## Extracted material:
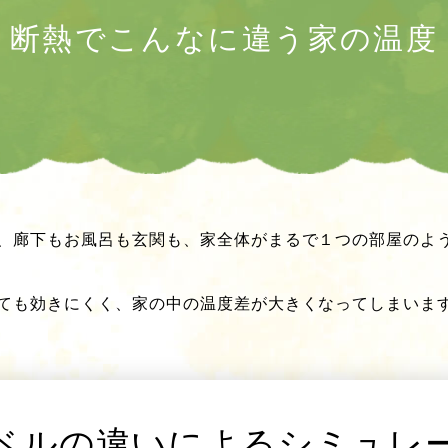
断熱でこんなに違う
家の温度
、廊下もお風呂も玄関も、家全体がまるで１つの部屋のよ
ても効きにくく、家の中の温度差が大きくなってしまいま
ベルの違いによる
シミュレ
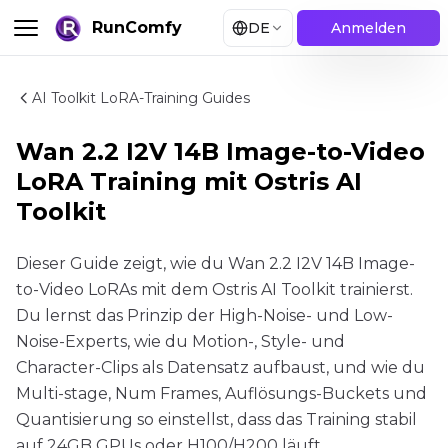
RunComfy
DE
Anmelden
AI Toolkit LoRA-Training Guides
Wan 2.2 I2V 14B Image-to-Video
LoRA Training mit Ostris AI
Toolkit
Dieser Guide zeigt, wie du Wan 2.2 I2V 14B Image-
to-Video LoRAs mit dem Ostris AI Toolkit trainierst.
Du lernst das Prinzip der High-Noise- und Low-
Noise-Experts, wie du Motion-, Style- und
Character-Clips als Datensatz aufbaust, und wie du
Multi-stage, Num Frames, Auflösungs-Buckets und
Quantisierung so einstellst, dass das Training stabil
auf 24GB GPUs oder H100/H200 läuft.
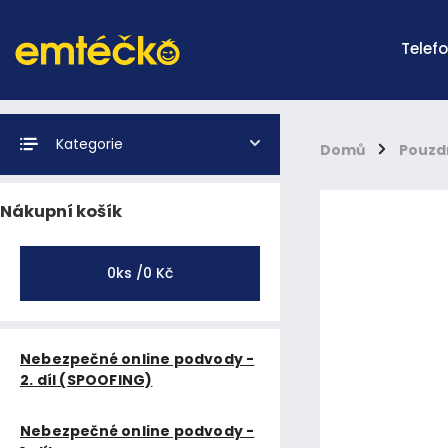
Telef
Kategorie
Domů
/
Pouzd
Nákupní košík
0
ks /
0 Kč
Nebezpečné online podvody -
2. díl (SPOOFING)
Nebezpečné online podvody -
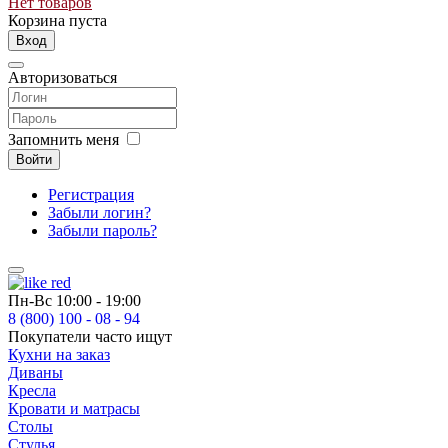
Нет товаров
Корзина пуста
Вход
Авторизоваться
Запомнить меня
Войти
Регистрация
Забыли логин?
Забыли пароль?
Пн-Вс
10:00 - 19:00
8 (800) 100 - 08 - 94
Покупатели часто ищут
Кухни на заказ
Диваны
Кресла
Кровати и матрасы
Столы
Стулья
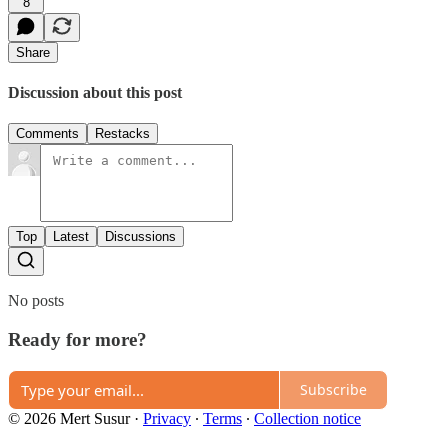
8
Share
Discussion about this post
Comments
Restacks
Top
Latest
Discussions
No posts
Ready for more?
Subscribe
© 2026 Mert Susur
·
Privacy
∙
Terms
∙
Collection notice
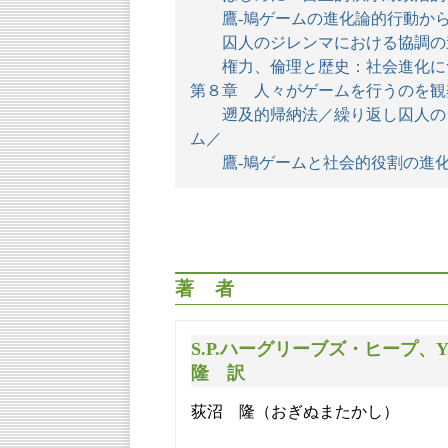
鷹-鳩ゲームの進化論的行動から
囚人のジレンマにおける協調の
権力、倫理と歴史：社会進化につ
第８章 人々がゲームを行うのを観
遡及的帰納法／繰り返し囚人のジ
ム／
鷹-鳩ゲームと社会的役割の進
著者
S.P.ハーグリーブズ・ヒープ、
隆 訳
荻沼 隆（おぎぬまたかし）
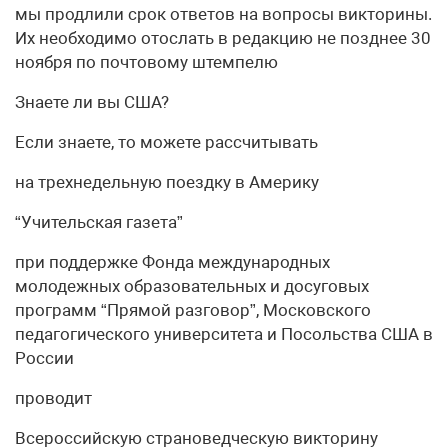
мы продлили срок ответов на вопросы викторины.
Их необходимо отослать в редакцию не позднее 30
ноября по почтовому штемпелю
Знаете ли вы США?
Если знаете, то можете рассчитывать
на трехнедельную поездку в Америку
“Учительская газета”
при поддержке Фонда международных
молодежных образовательных и досуговых
программ “Прямой разговор”, Московского
педагогического университета и Посольства США в
России
проводит
Всероссийскую страноведческую викторину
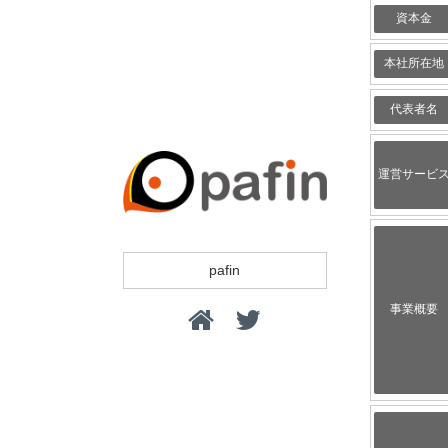
資本金
本社所在地
代表者名
運営サービ
pafin
事業概要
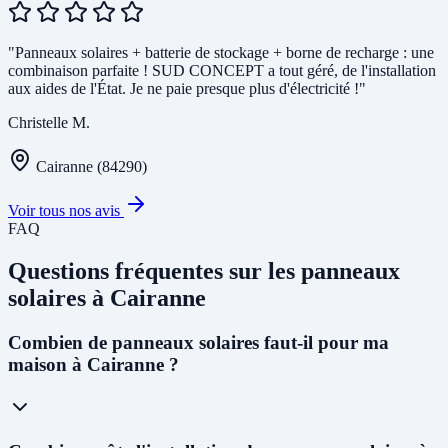
"Panneaux solaires + batterie de stockage + borne de recharge : une
combinaison parfaite ! SUD CONCEPT a tout géré, de l'installation
aux aides de l'État. Je ne paie presque plus d'électricité !"
Christelle M.
Cairanne (84290)
Voir tous nos avis
FAQ
Questions fréquentes sur les panneaux
solaires à Cairanne
Combien de panneaux solaires faut-il pour ma
maison à Cairanne ?
Pour une maison individuelle à Cairanne, nous recommandons en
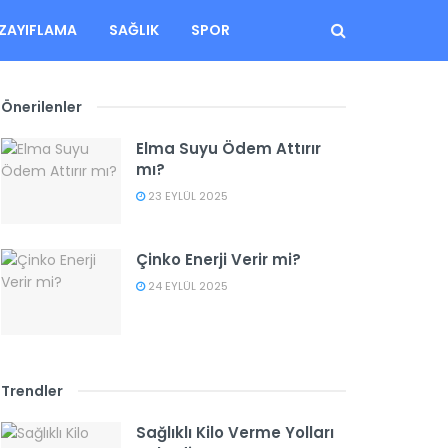
ZAYIFLAMA
SAĞLIK
SPOR
Önerilenler
Elma Suyu Ödem Attırır
mı?
23 EYLÜL 2025
Çinko Enerji Verir mi?
24 EYLÜL 2025
Trendler
Sağlıklı Kilo Verme Yolları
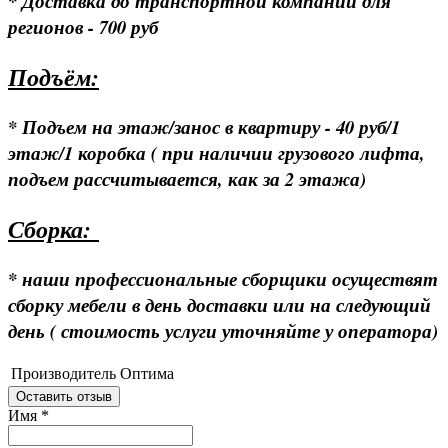
* Доставка до транспортной компании для
регионов - 700 руб
Подъём:
* Подъем на этаж/занос в квартиру - 40 руб/1
этаж/1 коробка ( при наличии грузового лифта,
подъем рассчитывается, как за 2 этажа)
Сборка:
* наши профессиональные сборщики осуществят
сборку мебели в день доставки или на следующий
день ( стоимость услуги уточняйте у оператора)
Производитель
Оптима
Оставить отзыв
Имя
*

## What needs to be done:
Render all the lines above as a Markdown table with the columns Row and Text, numbering each line and skipping blank ones. Leave the pictures out of the table.

## Solution for this exercise:
| Row | Text |
|---|---|
| 1 | 断熱でこんなに違う |
| 2 | 家の温度 |
| 3 | 、廊下もお風呂も玄関も、家全体がまるで１つの部屋のよ |
| 4 | ても効きにくく、家の中の温度差が大きくなってしまいま |
| 5 | ベルの違いによる |
| 6 | シミュレ |
| 7 | RunComfy |
| 8 | DE |
| 9 | Anmelden |
| 10 | AI Toolkit LoRA-Training Guides |
| 11 | Wan 2.2 I2V 14B Image-to-Video |
| 12 | LoRA Training mit Ostris AI |
| 13 | Toolkit |
| 14 | Dieser Guide zeigt, wie du Wan 2.2 I2V 14B Image- |
| 15 | to-Video LoRAs mit dem Ostris AI Toolkit trainierst. |
| 16 | Du lernst das Prinzip der High-Noise- und Low- |
| 17 | Noise-Experts, wie du Motion-, Style- und |
| 18 | Character-Clips als Datensatz aufbaust, und wie du |
| 19 | Multi-stage, Num Frames, Auflösungs-Buckets und |
| 20 | Quantisierung so einstellst, dass das Training stabil |
| 21 | auf 24GB GPUs oder H100/H200 läuft. |
| 22 | Telef |
| 23 | Kategorie |
| 24 | Domů |
| 25 | / |
| 26 | Pouzd |
| 27 | Nákupní košík |
| 28 | 0 |
| 29 | ks / |
| 30 | 0 Kč |
| 31 | Nebezpečné online podvody - |
| 32 | 2. díl (SPOOFING) |
| 33 | Nebezpečné online podvody - |
| 34 | Нет товаров |
| 35 | Корзина пуста |
| 36 | Вход |
| 37 | Авторизоваться |
| 38 | Запомнить меня |
| 39 | Войти |
| 40 | Регистрация |
| 41 | Забыли логин? |
| 42 | Забыли пароль? |
| 43 | Пн-Вс |
| 44 | 10:00 - 19:00 |
| 45 | 8 (800) 100 - 08 - 94 |
| 46 | Покупатели часто ищут |
| 47 | Кухни на заказ |
| 48 | Диваны |
| 49 | Кресла |
| 50 | Кровати и матрасы |
| 51 | Столы |
| 52 | Стулья |
| 53 | 8 |
| 54 | Share |
| 55 | Discussion about this post |
| 56 | Comments |
| 57 | Restacks |
| 58 | Top |
| 59 | Latest |
| 60 | Discussions |
| 61 | No posts |
| 62 | Ready for more? |
| 63 | Subscribe |
| 64 | © 2026 Mert Susur |
| 65 | · |
| 66 | Privacy |
| 67 | ∙ |
| 68 | Terms |
| 69 | ∙ |
| 70 | Collection notice |
| 71 | 鷹-鳩ゲームの進化論的行動から |
| 72 | 囚人のジレンマにおける協調の |
| 73 | 権力、倫理と歴史：社会進化につ |
| 74 | 第８章 人々がゲームを行うのを観 |
| 75 | 遡及的帰納法／繰り返し囚人のジ |
| 76 | ム／ |
| 77 | 鷹-鳩ゲームと社会的役割の進 |
| 78 | 著者 |
| 79 | S.P.ハーグリーブズ・ヒープ、 |
| 80 | 隆 訳 |
| 81 | 荻沼 隆（おぎぬまたかし） |
| 82 | мы продлили срок ответов на вопросы викторины. |
| 83 | Их необходимо отослать в редакцию не позднее 30 |
| 84 | ноября по почтовому штемпелю |
| 85 | Знаете ли вы США? |
| 86 | Если знаете, то можете рассчитывать |
| 87 | на трехнедельную поездку в Америку |
| 88 | “Учительская газета” |
| 89 | при поддержке Фонда международных |
| 90 | молодежных образовательных и досуговых |
| 91 | программ “Прямой разговор”, Московского |
| 92 | педагогического университета и Посольства США в |
| 93 | России |
| 94 | проводит |
| 95 | Всероссийскую страноведческую викторину |
| 96 | 資本金 |
| 97 | 本社所在地 |
| 98 | 代表者名 |
| 99 | 運営サービ |
| 100 | pafin |
| 101 | 事業概要 |
| 102 | "Panneaux solaires + batterie de stockage + borne de recharge : une |
| 103 | combinaison parfaite ! SUD CONCEPT a tout géré, de l'installation |
| 104 | aux aides de l'État. Je ne paie presque plus d'électricité !" |
| 105 | Christelle M. |
| 106 | Cairanne (84290) |
| 107 | Voir tous nos avis |
| 108 | FAQ |
| 109 | Questions fréquentes sur les panneaux |
| 110 | solaires à Cairanne |
| 111 | Combien de panneaux solaires faut-il pour ma |
| 112 | maison à Cairanne ? |
| 113 | Pour une maison individuelle à Cairanne, nous recommandons en |
| 114 | ZAYIFLAMA |
| 115 | SAĞLIK |
| 116 | SPOR |
| 117 | Önerilenler |
| 118 | Elma Suyu Ödem Attırır |
| 119 | mı? |
| 120 | 23 EYLÜL 2025 |
| 121 | Çinko Enerji Verir mi? |
| 122 | 24 EYLÜL 2025 |
| 123 | Trendler |
| 124 | Sağlıklı Kilo Verme Yolları |
| 125 | * Доставка до транспортной компании для |
| 126 | регионов - 700 руб |
| 127 | Подъём: |
| 128 | * Подъем на этаж/занос в квартиру - 40 руб/1 |
| 129 | этаж/1 коробка ( при наличии грузового лифта, |
| 130 | подъем рассчитывается, как за 2 этажа) |
| 131 | Сборка: |
| 132 | * наши профессиональные сборщики осуществят |
| 133 | сборку мебели в день доставки или на следующий |
| 134 | день ( стоимость услуги уточняйте у оператора) |
| 135 | Производитель |
| 136 | Оптима |
| 137 | Оставить отзыв |
| 138 | Имя |
| 139 | * |